*Work task*. Please swap "slice" for "wedge" wherever it appears in the data below, and write out all of the data again with nothing else changed.

[[ Data to use open ]]

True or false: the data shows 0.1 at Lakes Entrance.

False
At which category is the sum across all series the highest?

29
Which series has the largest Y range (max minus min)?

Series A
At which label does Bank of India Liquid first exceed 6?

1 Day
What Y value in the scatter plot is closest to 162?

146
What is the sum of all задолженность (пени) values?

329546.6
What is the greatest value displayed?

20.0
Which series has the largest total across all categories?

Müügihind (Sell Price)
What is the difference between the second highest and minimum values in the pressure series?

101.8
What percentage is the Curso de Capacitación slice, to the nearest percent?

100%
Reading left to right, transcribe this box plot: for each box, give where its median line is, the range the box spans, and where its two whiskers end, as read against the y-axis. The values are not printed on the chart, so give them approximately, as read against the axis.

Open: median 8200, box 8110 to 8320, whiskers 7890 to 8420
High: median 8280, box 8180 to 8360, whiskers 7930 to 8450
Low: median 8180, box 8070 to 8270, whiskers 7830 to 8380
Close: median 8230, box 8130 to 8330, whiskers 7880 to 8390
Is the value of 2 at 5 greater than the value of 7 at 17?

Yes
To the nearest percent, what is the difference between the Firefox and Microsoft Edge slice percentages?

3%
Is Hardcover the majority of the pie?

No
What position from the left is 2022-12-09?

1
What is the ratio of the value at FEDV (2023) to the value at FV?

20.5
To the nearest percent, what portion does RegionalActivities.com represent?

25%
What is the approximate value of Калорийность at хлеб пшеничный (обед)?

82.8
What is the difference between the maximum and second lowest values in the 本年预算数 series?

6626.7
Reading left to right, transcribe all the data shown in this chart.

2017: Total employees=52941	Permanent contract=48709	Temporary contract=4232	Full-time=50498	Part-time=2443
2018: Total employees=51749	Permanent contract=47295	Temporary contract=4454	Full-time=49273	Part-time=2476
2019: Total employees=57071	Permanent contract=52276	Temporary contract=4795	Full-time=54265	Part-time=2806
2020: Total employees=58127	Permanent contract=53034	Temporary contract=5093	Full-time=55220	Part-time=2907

[[ Data to use closed ]]

*Output for this task*.
True or false: the data shows 0.1 at Lakes Entrance.

False
At which category is the sum across all series the highest?

29
Which series has the largest Y range (max minus min)?

Series A
At which label does Bank of India Liquid first exceed 6?

1 Day
What Y value in the scatter plot is closest to 162?

146
What is the sum of all задолженность (пени) values?

329546.6
What is the greatest value displayed?

20.0
Which series has the largest total across all categories?

Müügihind (Sell Price)
What is the difference between the second highest and minimum values in the pressure series?

101.8
What percentage is the Curso de Capacitación wedge, to the nearest percent?

100%
Reading left to right, transcribe this box plot: for each box, give where its median line is, the range the box spans, and where its two whiskers end, as read against the y-axis. The values are not printed on the chart, so give them approximately, as read against the axis.

Open: median 8200, box 8110 to 8320, whiskers 7890 to 8420
High: median 8280, box 8180 to 8360, whiskers 7930 to 8450
Low: median 8180, box 8070 to 8270, whiskers 7830 to 8380
Close: median 8230, box 8130 to 8330, whiskers 7880 to 8390
Is the value of 2 at 5 greater than the value of 7 at 17?

Yes
To the nearest percent, what is the difference between the Firefox and Microsoft Edge wedge percentages?

3%
Is Hardcover the majority of the pie?

No
What position from the left is 2022-12-09?

1
What is the ratio of the value at FEDV (2023) to the value at FV?

20.5
To the nearest percent, what portion does RegionalActivities.com represent?

25%
What is the approximate value of Калорийность at хлеб пшеничный (обед)?

82.8
What is the difference between the maximum and second lowest values in the 本年预算数 series?

6626.7
Reading left to right, transcribe all the data shown in this chart.

2017: Total employees=52941	Permanent contract=48709	Temporary contract=4232	Full-time=50498	Part-time=2443
2018: Total employees=51749	Permanent contract=47295	Temporary contract=4454	Full-time=49273	Part-time=2476
2019: Total employees=57071	Permanent contract=52276	Temporary contract=4795	Full-time=54265	Part-time=2806
2020: Total employees=58127	Permanent contract=53034	Temporary contract=5093	Full-time=55220	Part-time=2907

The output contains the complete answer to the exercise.